[START OF Selected passage]

Saturday, September 7, 2024

RICKY: ARMED

Unbelievable though it seems to me now, it’s been nearly 25 years.  And I still lose sleep.  


         I served as a principal of an elementary school.  I’d been doing this long enough to know that if, whenever possible, I could spend time on the yard at recess, I could minimize the number of second-hand disciplinary accounts I needed to wade through after recesses.  Plus, shooting baskets with kids – particularly as poorly as I shot baskets – always served as a positive.

         A new fifth grade boy named Ricky presented a particular uniqueness almost from the moment he walked on campus that fall.  Handsome as a kid could be, but big and intimidating. Intellectually very, very sharp, but, unable – or, perhaps, unwilling – to be a friend.  My goal was to make him mine by interacting, shooting a few hoops and making eye contact whenever possible.  It didn’t work.  I think he knew I was looking but for some reason, he wouldn’t look back.

[END OF Selected passage]
[START OF Information given]

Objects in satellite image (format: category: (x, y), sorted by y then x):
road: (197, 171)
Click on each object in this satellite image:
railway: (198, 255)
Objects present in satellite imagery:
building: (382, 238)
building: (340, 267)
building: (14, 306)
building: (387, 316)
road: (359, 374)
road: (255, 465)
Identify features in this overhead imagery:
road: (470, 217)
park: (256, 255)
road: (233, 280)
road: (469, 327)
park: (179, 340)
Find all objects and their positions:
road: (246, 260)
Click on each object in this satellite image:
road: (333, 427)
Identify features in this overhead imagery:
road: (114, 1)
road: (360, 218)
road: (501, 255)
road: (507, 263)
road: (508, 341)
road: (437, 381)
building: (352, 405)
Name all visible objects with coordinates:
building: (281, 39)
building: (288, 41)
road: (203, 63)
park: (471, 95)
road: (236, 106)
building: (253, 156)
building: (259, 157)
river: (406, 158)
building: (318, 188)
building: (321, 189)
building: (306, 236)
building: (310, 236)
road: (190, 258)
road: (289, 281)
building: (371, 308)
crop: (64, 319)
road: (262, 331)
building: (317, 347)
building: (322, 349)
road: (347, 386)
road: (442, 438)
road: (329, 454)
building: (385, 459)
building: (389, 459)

[END OF Information given]

> Instructions to follow: In the principal's account of Ricky, what grade was Ricky in when he came to the school?

> Correct response: Fifth grade.